When you really stop and think about it, there isn’t any action that your body has taken that didn’t include some type of internal dialogue.
To some degree, every physical behavior has intentionality, a kind of conversation we have in our own minds, whether it be a litany of swear words, a thought process of remembrance, or an emotion related to what we see or feel or hear.
When it comes to dementia care I believe we make the mistake of terming physical communication techniques or last resorts as “behaviors”. When termed as such, we then view a “behavior” as something we should treat and therefore get rid. I believe it should be seen as an additional form of communication.
If we change our mindset regarding the limitations in communication abilities and the attempts a dementia patient uses to express themselves, we can then see these verbal and non verbal expressions as gifts; something that will help us. The gifts give us more insight into that person, what they are thinking, what they are feeling and how we can reach them.
Hand signals while driving is a prime example of behavior we see in our everyday lives. We accept it because we understand EXACTLY what is being communicated is hand. Just the other day I was driving toward Indiana and I dropped my apple. Now, hold on Officer Friendly, before you virtually hand me a ticket, it was actually an apple, the fruit that grows off on trees, not a smart phone.
I was doing everything legal, I wasn’t multitasking, the roads were fairly clear for a Saturday morning. My eyes drifted over towards the passenger seat where my apple had fallen and so did my hands on the wheel, which then let my car slightly drift into the left hand lane.
Unbeknownst to me, there was another car in that lane and clearly there was no space for me there. I understand, I wouldn’t want me there either. Instead of a gentle tap of the horn, making me aware of my intrusion upon his space, he laid on the horn, held it down for what felt like an eternity and then continued to speed around me, entering into my lane, nearly cutting me off.
He then proceed to “wag his finger” in the rear view and then put his hand up as if he could not believe what I had just done. This was a clear form of communication using his physical body to let me know just how upset he really was. Any verbal exchange at this point would have been slightly weird as we were both going about 70 mph in separate vehicles.
Nonetheless I read his body language loud and clear. His wagging finger and waving arm, a clear message that I had done something wrong. Maybe he assumed I was multitasking, on my phone or something else questionable, but regardless he didn’t like the position I put him in (mentally and physically) and didn’t provide me with the benefit of the doubt. He used a very explicit form of body language as a form of communication to express his thoughts.

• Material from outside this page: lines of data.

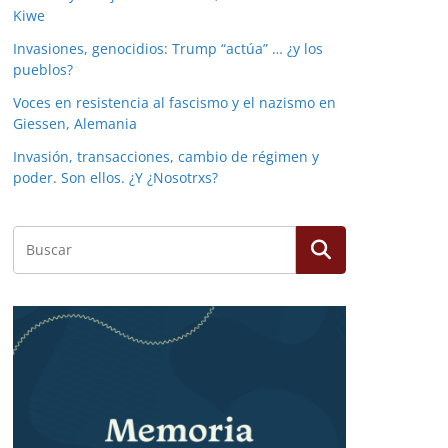
Kiwe
Invasiones, genocidios: Trump “actúa” … ¿y los
pueblos?
Voces en resistencia al fascismo y el nazismo en
Giessen, Alemania
Invasión, transacciones, cambio de régimen y
poder. Son ellos. ¿Y ¿Nosotrxs?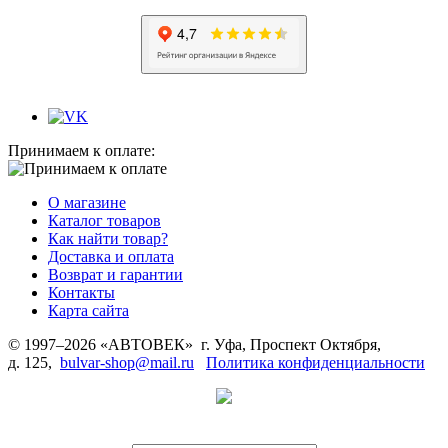
Принимаем к оплате:
О магазине
Каталог товаров
Как найти товар?
Доставка и оплата
Возврат и гарантии
Контакты
Карта сайта
© 1997–2026 «АВТОВЕК» г. Уфа, Проспект Октября,
д. 125,
bulvar-shop@mail.ru
Политика конфиденциальности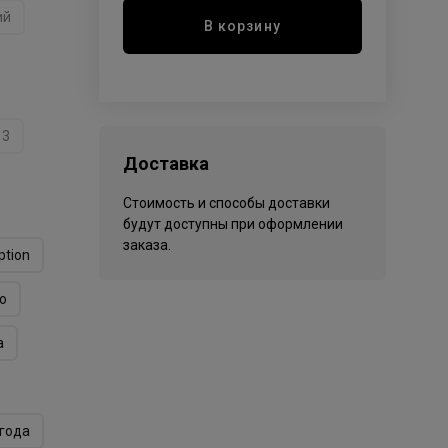
ий
В корзину
13
Доставка
Стоимость и способы доставки
будут доступны при оформлении
заказа.
ption
o
а
года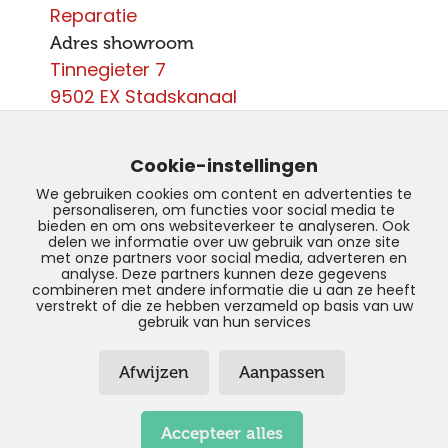
Reparatie
Adres showroom
Tinnegieter 7
9502 EX Stadskanaal
Contact
0599 - 204 050
Cookie-instellingen
info@autoparcours.nl
We gebruiken cookies om content en advertenties te
personaliseren, om functies voor social media te
Over ons
bieden en om ons websiteverkeer te analyseren. Ook
delen we informatie over uw gebruik van onze site
met onze partners voor social media, adverteren en
Vacatures
analyse. Deze partners kunnen deze gegevens
combineren met andere informatie die u aan ze heeft
verstrekt of die ze hebben verzameld op basis van uw
gebruik van hun services
© Copyright 2026 –
AutoParcours –
Afwijzen
Aanpassen
Privacyverklaring
–
Disclaimer
–
Sitemap
Realisatie door:
SiteOnline
Accepteer alles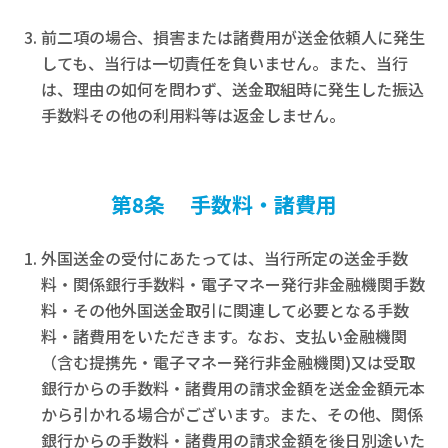
前二項の場合、損害または諸費用が送金依頼人に発生
しても、当行は一切責任を負いません。また、当行
は、理由の如何を問わず、送金取組時に発生した振込
手数料その他の利用料等は返金しません。
第8条 手数料・諸費用
外国送金の受付にあたっては、当行所定の送金手数
料・関係銀行手数料・電子マネー発行非金融機関手数
料・その他外国送金取引に関連して必要となる手数
料・諸費用をいただきます。なお、支払い金融機関
（含む提携先・電子マネー発行非金融機関)又は受取
銀行からの手数料・諸費用の請求金額を送金金額元本
から引かれる場合がございます。また、その他、関係
銀行からの手数料・諸費用の請求金額を後日別途いた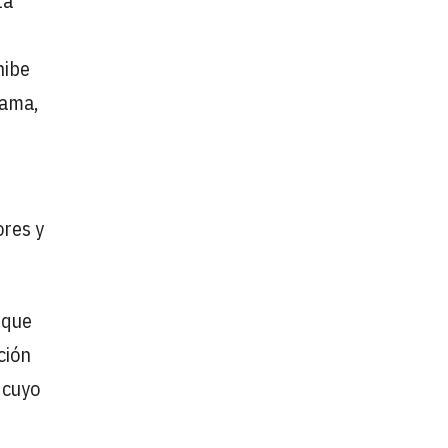
ta
hibe
gama,
ores y
que
ción
 cuyo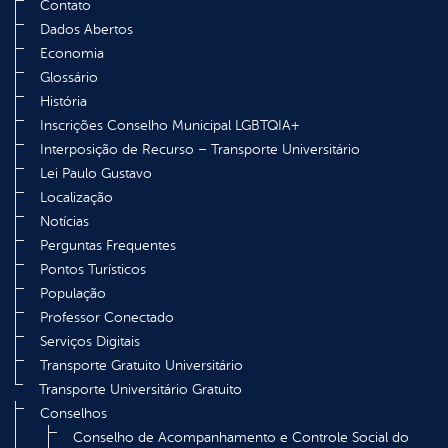
Contato
Dados Abertos
Economia
Glossário
História
Inscrições Conselho Municipal LGBTQIA+
Interposição de Recurso – Transporte Universitário
Lei Paulo Gustavo
Localização
Notícias
Perguntas Frequentes
Pontos Turísticos
População
Professor Conectado
Serviços Digitais
Transporte Gratuito Universitário
Transporte Universitário Gratuito
Conselhos
Conselho de Acompanhamento e Controle Social do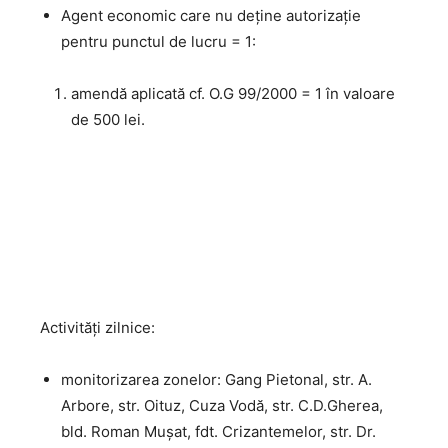
Agent economic care nu deține autorizație
pentru punctul de lucru = 1:
amendă aplicată cf. O.G 99/2000 = 1 în valoare
de 500 lei.
Activităţi zilnice:
monitorizarea zonelor: Gang Pietonal, str. A.
Arbore, str. Oituz, Cuza Vodă, str. C.D.Gherea,
bld. Roman Mușat, fdt. Crizantemelor, str. Dr.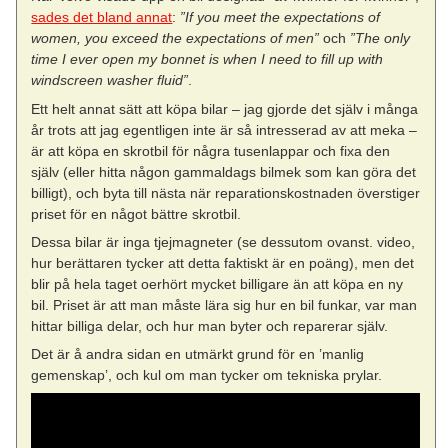
sades det bland annat
:
”If you meet the expectations of
women, you exceed the expectations of men”
och
”The only
time I ever open my bonnet is when I need to fill up with
windscreen washer fluid”
.
Ett helt annat sätt att köpa bilar – jag gjorde det själv i många
år trots att jag egentligen inte är så intresserad av att meka –
är att köpa en skrotbil för några tusenlappar och fixa den
själv (eller hitta någon gammaldags bilmek som kan göra det
billigt), och byta till nästa när reparationskostnaden överstiger
priset för en något bättre skrotbil.
Dessa bilar är inga tjejmagneter (se dessutom ovanst. video,
hur berättaren tycker att detta faktiskt är en poäng), men det
blir på hela taget oerhört mycket billigare än att köpa en ny
bil. Priset är att man måste lära sig hur en bil funkar, var man
hittar billiga delar, och hur man byter och reparerar själv.
Det är å andra sidan en utmärkt grund för en ’manlig
gemenskap’, och kul om man tycker om tekniska prylar.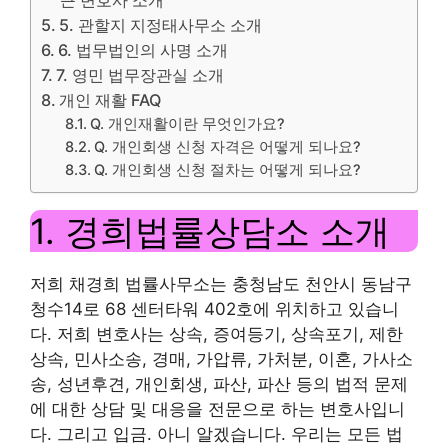
5. 관할지 지정태사무소 소개
6. 법무법인의 사명 소개
7. 영민 법무장관실 소개
개인 재활 FAQ
Q. 개인재활이란 무엇인가요?
Q. 개인회생 신청 자격은 어떻게 되나요?
Q. 개인회생 신청 절차는 어떻게 되나요?
1. 경희법률상담소 소개
저희 채경희 법률사무소는 충청남도 천안시 동남구
청수14로 68 센터타워 402호에 위치하고 있습니
다. 저희 변호사는 상속, 증여등기, 상속포기, 제한
상속, 민사소송, 경매, 가압류, 가처분, 이혼, 가사소
송, 성년후견, 개인회생, 파산, 파산 등의 법적 문제
에 대한 상담 및 대응을 전문으로 하는 변호사입니
다. 그리고 입금. 아니 알겠습니다. 우리는 모든 법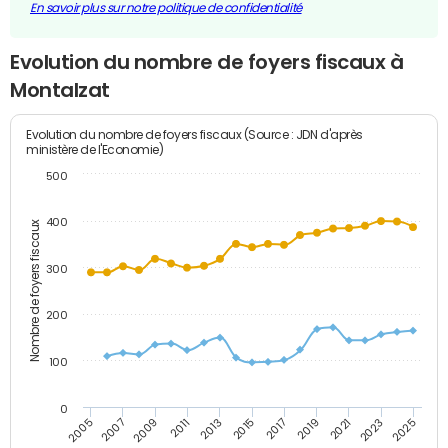
En savoir plus sur notre politique de confidentialité
Evolution du nombre de foyers fiscaux à
Montalzat
Evolution du nombre de foyers fiscaux (Source : JDN d'après
ministère de l'Economie)
500
400
Nombre de foyers fiscaux
300
200
100
0
2009
2023
2017
2011
2025
2005
2019
2013
2007
2021
2015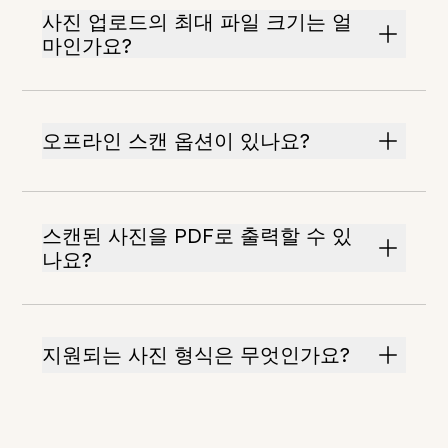
사진 업로드의 최대 파일 크기는 얼
마인가요?
오프라인 스캔 옵션이 있나요?
스캔된 사진을 PDF로 출력할 수 있
나요?
지원되는 사진 형식은 무엇인가요?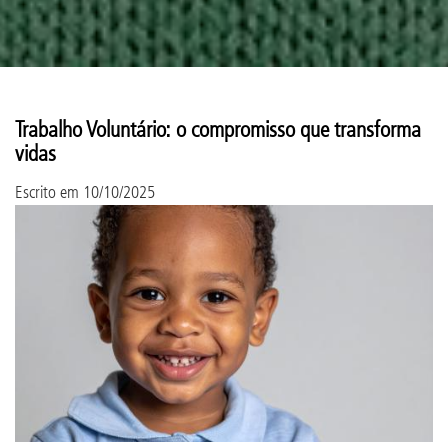
Trabalho Voluntário: o compromisso que transforma
vidas
Escrito em
10/10/2025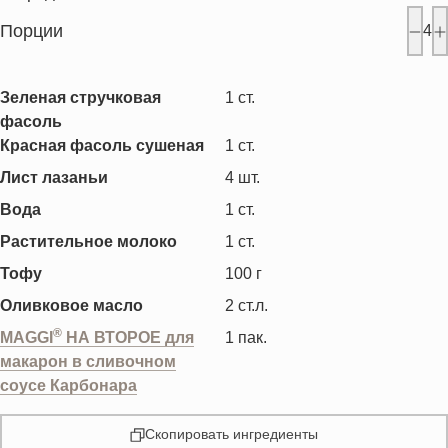
Порции
4
Зеленая стручковая
1
ст.
фасоль
Красная фасоль сушеная
1
ст.
Лист лазаньи
4
шт.
Вода
1
ст.
Растительное молоко
1
ст.
Тофу
100
г
Оливковое масло
2
ст.л.
®
MAGGI
НА ВТОРОЕ для
1
пак.
макарон в сливочном
соусе Карбонара
Скопировать ингредиенты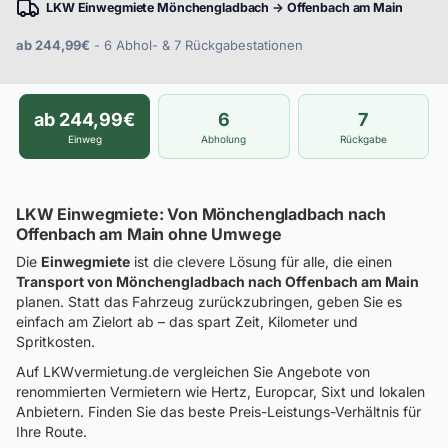
LKW Einwegmiete Mönchengladbach → Offenbach am Main
ab 244,99€
- 6 Abhol- & 7 Rückgabestationen
ab 244,99€
6
7
Einweg
Abholung
Rückgabe
LKW Einwegmiete: Von Mönchengladbach nach
Offenbach am Main ohne Umwege
Die
Einwegmiete
ist die clevere Lösung für alle, die einen
Transport von Mönchengladbach nach Offenbach am Main
planen. Statt das Fahrzeug zurückzubringen, geben Sie es
einfach am Zielort ab – das spart Zeit, Kilometer und
Spritkosten.
Auf LKWvermietung.de vergleichen Sie Angebote von
renommierten Vermietern wie Hertz, Europcar, Sixt und lokalen
Anbietern. Finden Sie das beste Preis-Leistungs-Verhältnis für
Ihre Route.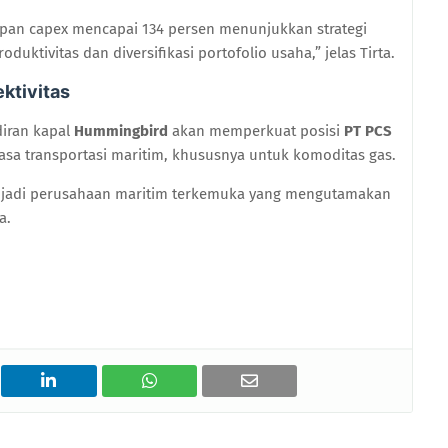
an capex mencapai 134 persen menunjukkan strategi
uktivitas dan diversifikasi portofolio usaha,” jelas Tirta.
ktivitas
diran kapal
Hummingbird
akan memperkuat posisi
PT PCS
asa transportasi maritim, khususnya untuk komoditas gas.
menjadi perusahaan maritim terkemuka yang mengutamakan
a.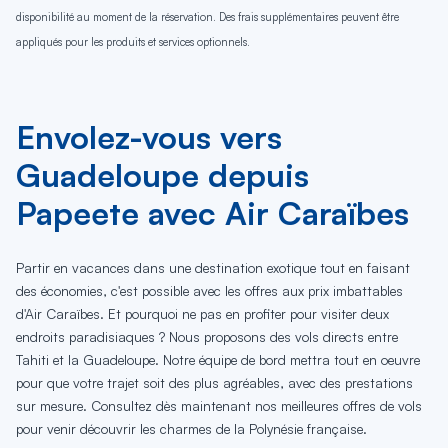
disponibilité au moment de la réservation. Des frais supplémentaires peuvent être
appliqués pour les produits et services optionnels.
Envolez-vous vers
Guadeloupe depuis
Papeete avec Air Caraïbes
Partir en vacances dans une destination exotique tout en faisant
des économies, c'est possible avec les offres aux prix imbattables
d'Air Caraïbes. Et pourquoi ne pas en profiter pour visiter deux
endroits paradisiaques ? Nous proposons des vols directs entre
Tahiti et la Guadeloupe. Notre équipe de bord mettra tout en oeuvre
pour que votre trajet soit des plus agréables, avec des prestations
sur mesure. Consultez dès maintenant nos meilleures offres de vols
pour venir découvrir les charmes de la Polynésie française.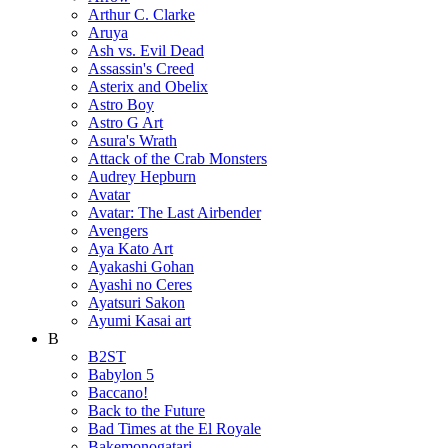
Arthur C. Clarke
Aruya
Ash vs. Evil Dead
Assassin's Creed
Asterix and Obelix
Astro Boy
Astro G Art
Asura's Wrath
Attack of the Crab Monsters
Audrey Hepburn
Avatar
Avatar: The Last Airbender
Avengers
Aya Kato Art
Ayakashi Gohan
Ayashi no Ceres
Ayatsuri Sakon
Ayumi Kasai art
B
B2ST
Babylon 5
Baccano!
Back to the Future
Bad Times at the El Royale
Bakemonogatari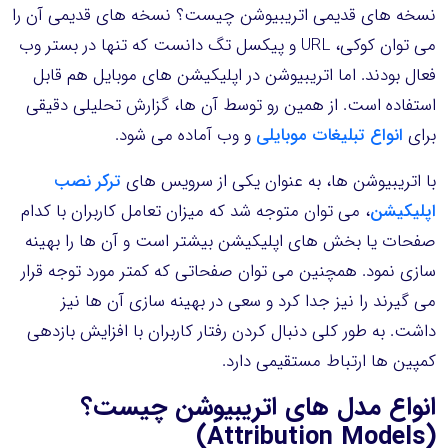
نسخه های قدیمی اتریبیوشن چیست؟ نسخه های قدیمی آن را
می توان کوکی، URL و پیکسل تگ دانست که تنها در بستر وب
فعال بودند. اما اتریبیوشن در اپلیکیشن های موبایل هم قابل
استفاده است. از همین رو توسط آن ها، گزارش تحلیلی دقیقی
برای
انواع تبلیغات موبایلی
و وب آماده می شود.
با اتریبیوشن ها، به عنوان یکی از سرویس های
ترکر نصب
اپلیکیشن
، می توان متوجه شد که میزان تعامل کاربران با کدام
صفحات یا بخش های اپلیکیشن بیشتر است و آن ها را بهینه
سازی نمود. همچنین می توان صفحاتی که کمتر مورد توجه قرار
می گیرند را نیز جدا کرد و سعی در بهینه سازی آن ها نیز
داشت. به طور کلی دنبال کردن رفتار کاربران با افزایش بازدهی
کمپین ها ارتباط مستقیمی دارد.
انواع مدل های اتریبیوشن چیست؟
(Attribution Models)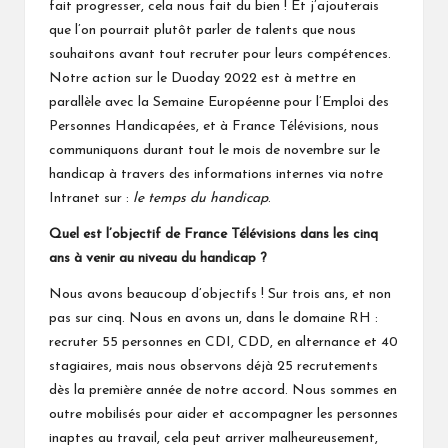
fait progresser, cela nous fait du bien ! Et j’ajouterais
que l’on pourrait plutôt parler de talents que nous
souhaitons avant tout recruter pour leurs compétences.
Notre action sur le Duoday 2022 est à mettre en
parallèle avec la
Semaine Européenne pour l’Emploi des
Personnes Handicapées
, et à France Télévisions, nous
communiquons durant tout le mois de novembre sur le
handicap à travers des informations internes via notre
Intranet sur :
le temps du handicap
.
Quel est l’objectif de France Télévisions dans les cinq
ans à venir au niveau du handicap ?
Nous avons beaucoup d’objectifs ! Sur trois ans, et non
pas sur cinq. Nous en avons un, dans le domaine RH :
recruter 55 personnes en CDI, CDD, en alternance et 40
stagiaires, mais nous observons déjà 25 recrutements
dès la première année de notre accord. Nous sommes en
outre mobilisés pour aider et accompagner les personnes
inaptes au travail, cela peut arriver malheureusement,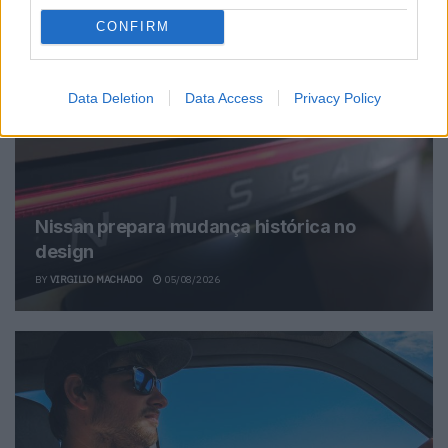
CONFIRM
Related Posts
Data Deletion
Data Access
Privacy Policy
Nissan prepara mudança histórica no
design
BY
VIRGILIO MACHADO
05/08/2026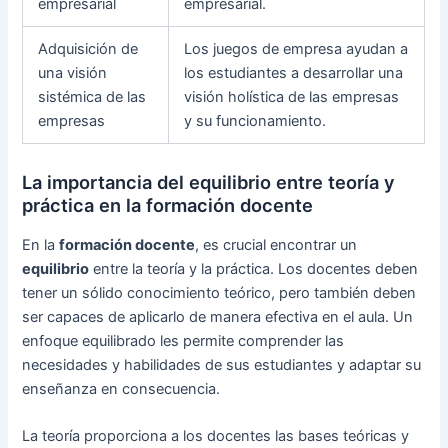
empresarial
empresarial.
Adquisición de
Los juegos de empresa ayudan a
una visión
los estudiantes a desarrollar una
sistémica de las
visión holística de las empresas
empresas
y su funcionamiento.
La importancia del equilibrio entre teoría y
práctica en la formación docente
En la
formación docente
, es crucial encontrar un
equilibrio
entre la teoría y la práctica. Los docentes deben
tener un sólido conocimiento teórico, pero también deben
ser capaces de aplicarlo de manera efectiva en el aula. Un
enfoque equilibrado les permite comprender las
necesidades y habilidades de sus estudiantes y adaptar su
enseñanza en consecuencia.
La teoría proporciona a los docentes las bases teóricas y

In my experience while working with those with dementia, I have always looked at “behaviors” as being a way to communicate whether it be wandering, disrobement or hoarding. Each one of these physical forms of communication tell us something: perhaps someone is hoarding because they are looking for something, perhaps they are disrobing because they are hot or do not like what they are wearing, perhaps they wander because they want to walk, go somewhere or are unhappy with where they are.
Regardless of the action it speaks volumes. Instead of being “squashed”, medicated, care-planned, tackled and overcome via care staff meetings, we should consider those “behaviors” as gifts; As if we are Sherlock Holmes and we just had a “ELEMENTARY !!! DEAR WATSON” moment.
Non verbal gifts give us more to go on especially as a patient becomes more advanced in their dementia. We need to hone our skills in nonverbal communication, understand how important and insightful the intentional physical communion is.
For those of us who care for the dementia sufferer we must also be intentional with our observance of these specific beautiful forms of communication, intentional of our actions and intentional with the most effective reciprocity of communication in return. We must work to cherish them as gifts, never be in a place of judgement, jumping to anger, wagging the finger, or raising of the arms in frustration. Rather acknowledge the intentionality of another’s attempt to communicate, know that they are trying to tell us something, for it is our job to figure that out.